Stored dataset items
____________
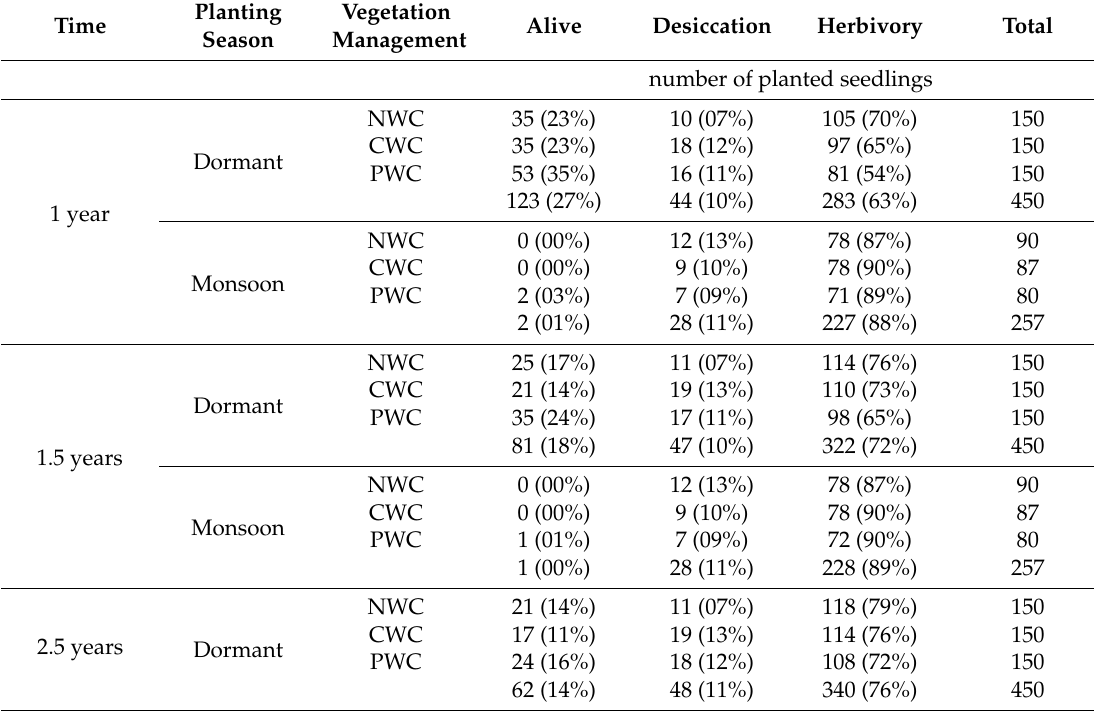
Figure 3. Longitudinal survival rates of planted ponderosa pine seedlings in the Davis Mountains as a function of time since planting ( A ) and study timeline ( B ). Table 4. Apparent cause of death contingency table for planted ponderosa pine seedlings in the Davis Mountains in all planting season and vegetation management a treatments.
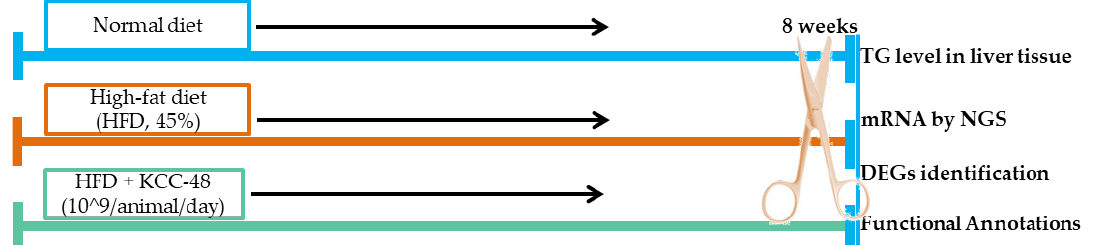
Figure 4. Experimental design and diet intervention. TG, triglycerides; NGS, Next-Generation Sequencing; DEGs, differentially expressed genes.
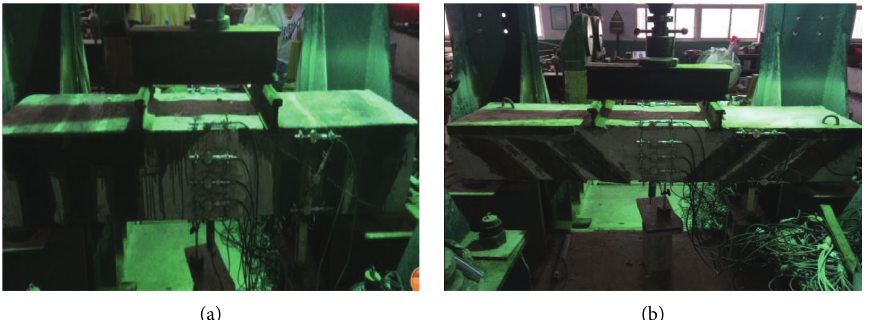
Figure 6: Static load test of prestressed hollow beam: (a) static load test of carbon cloth reinforcement and (b) steel plate reinforcement static load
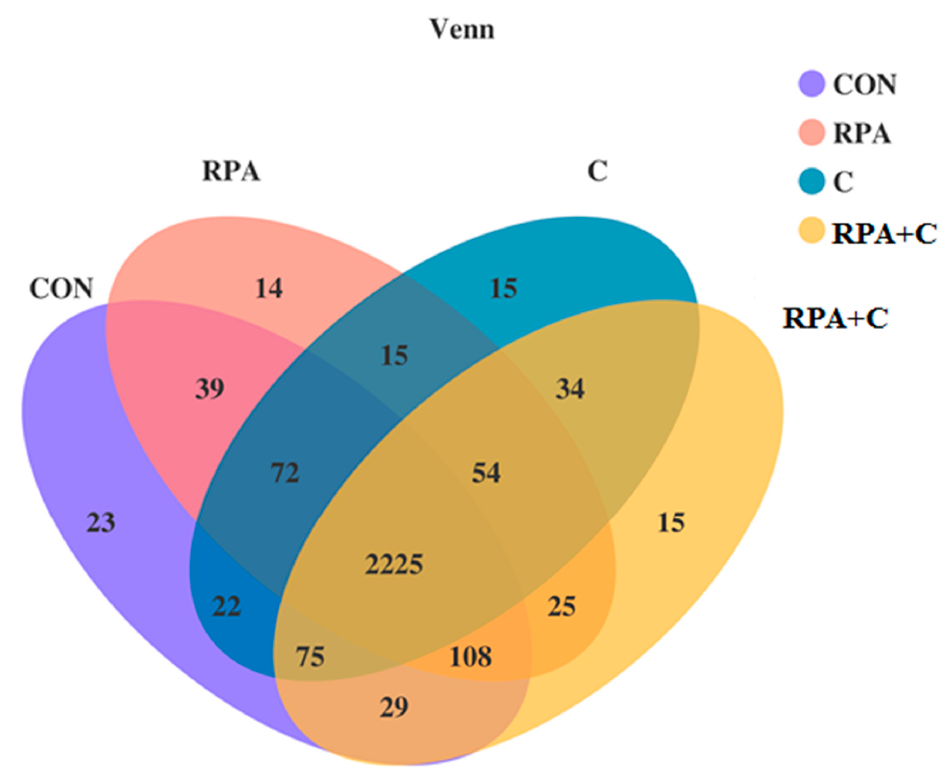
Figure 2. Venn diagram showing different and similar OTUs in yaks offered supplementary 15 g/day RP-Lys and 5 g/day RP-Met (RPA), 1.2 kg/day concentrate (C) and 15 g/day RP-Lys, 5 g/day RP-Met and 1.2 kg/day concentrate (RPA+C), or no supplements (control-CON).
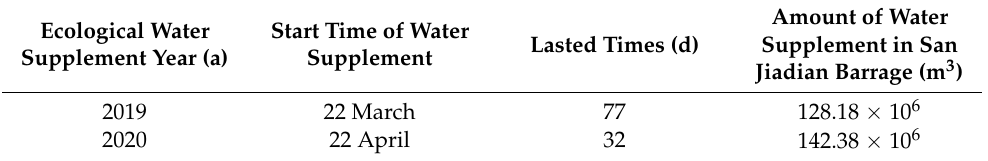
Figure 1. ( a ) Location map of the Yongding River ecological water supplement plains region (Beijing section). ( b ) Distribution map of the groundwater monitoring wells. Table 1. Ecological water supplement in the plain region of the Yongding River in 2019 and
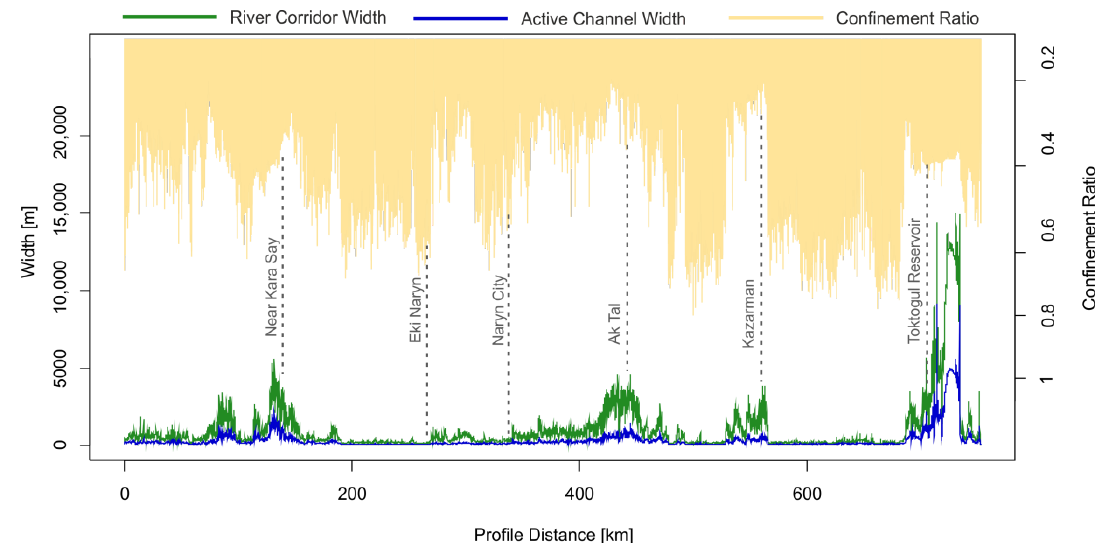
Figure 7. River corridor (green line) and active channel width (blue line); the confinement ratio is shown in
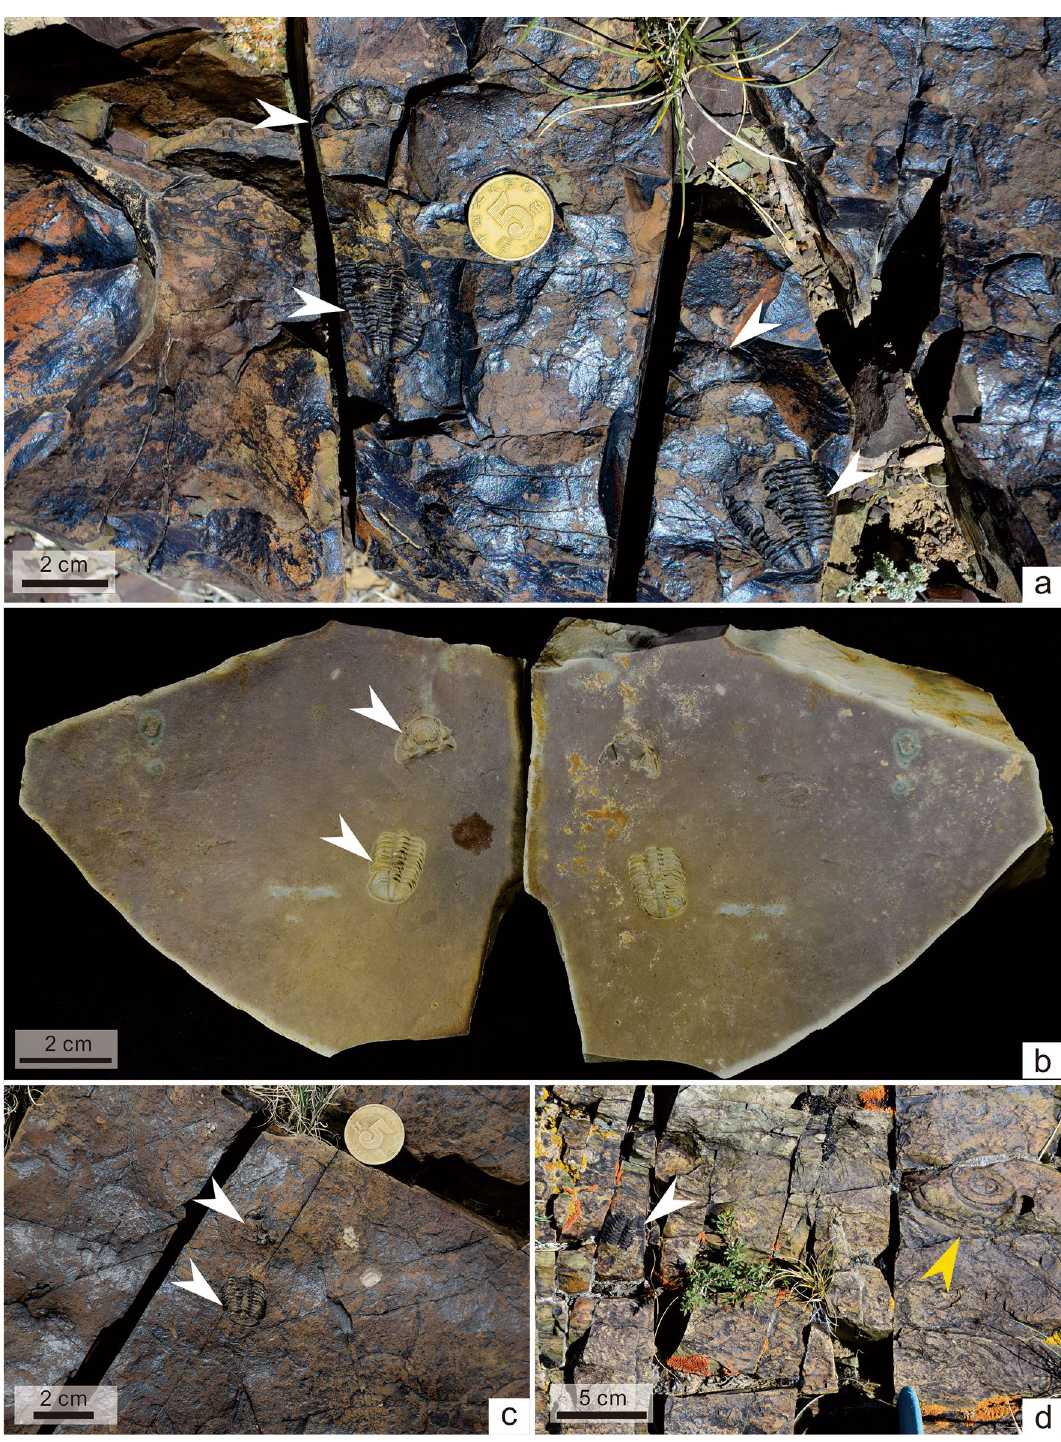
Figure 3. Omegops sp. A (white arrows) preserved in the tuffites of the middle part of the MHF, with no other benthic fossils in the same beds. ( a, c ) from the Wulankeshun section and ( b ) from the Bulonguoer section (BGEG-WJ18-07). ( d ) Omegops sp. A and ammonoids (yellow arrow) on the bedding surface of tuffites. ( a , c , and d ) are field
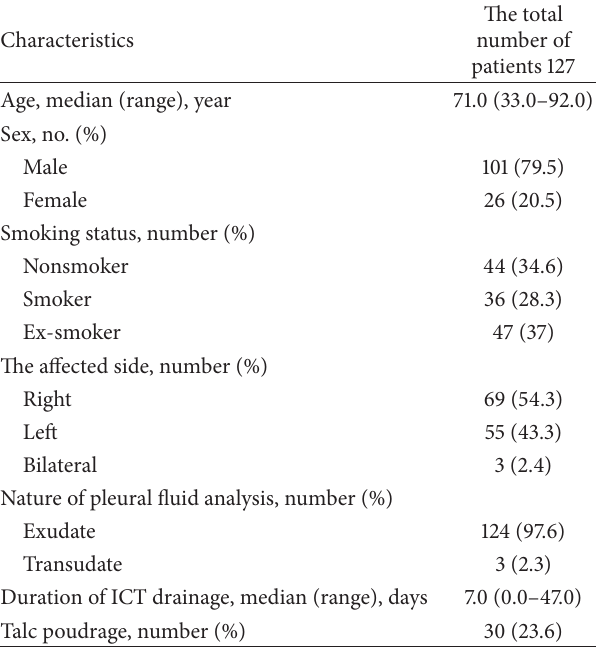
Table 1: Characteristics of patients undergoing medical thora- coscopy.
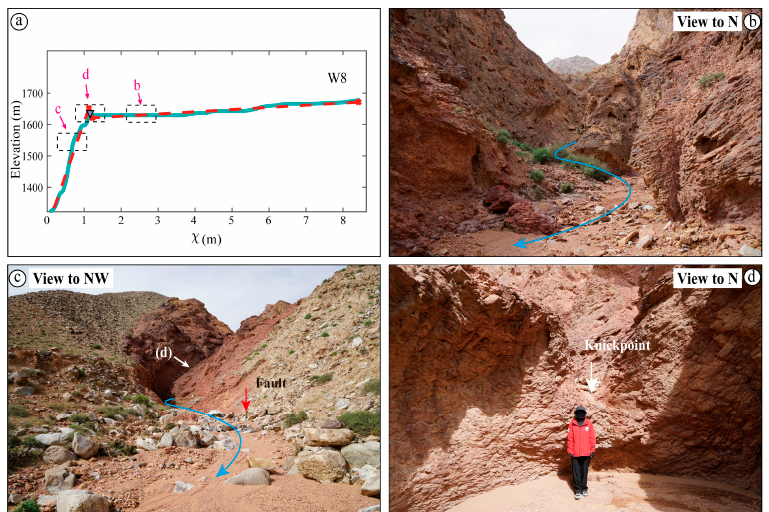
Figure 10. River longitudinal profile and field photographs of watershed 8. ( a ) Channel longitudinal profiles of watershed 8. Photographs of the river channel in the ( b ) upper reach, ( c ) down reach and ( d ) knickpoint. The black boxes and purple fonts in ( a ) indicate the locations in the river channel where the photographs ( b – d ) were taken. The blue lines in ( b , c ) show the river direction. The red and white arrows in ( c ) and white arrow in ( d ) indicate the fault, the location where the photograph ( d ) was taken and the knickpoint, respectively.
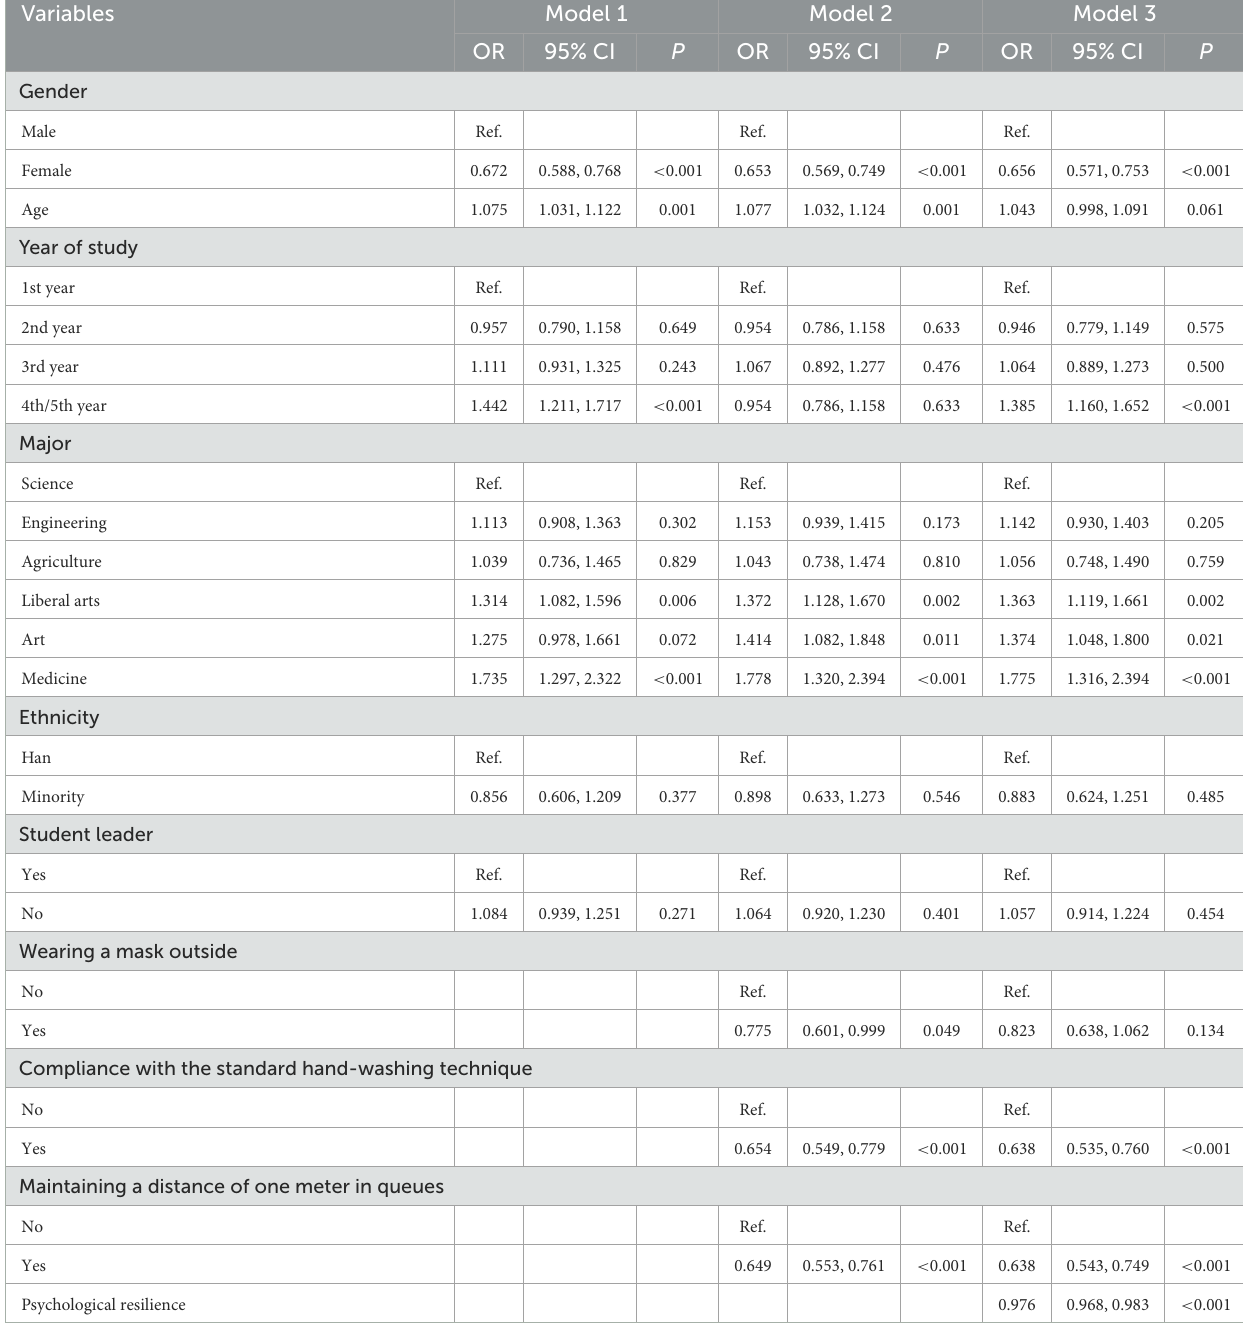
TABLE 5 Longitudinal associations of epidemic preventive behaviors and psychological resilience with stress based on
____________
● **Action item**
Please show, exactly as written, every line above that contains the word "with".

● **Solution for this problem**
Figure 3. Omegops sp. A (white arrows) preserved in the tuffites of the middle part of the MHF, with no other benthic fossils in the same beds. ( a, c ) from the Wulankeshun section and ( b ) from the Bulonguoer section (BGEG-WJ18-07). ( d ) Omegops sp. A and ammonoids (yellow arrow) on the bedding surface of tuffites. ( a , c , and d ) are field
TABLE 5 Longitudinal associations of epidemic preventive behaviors and psychological resilience with stress based on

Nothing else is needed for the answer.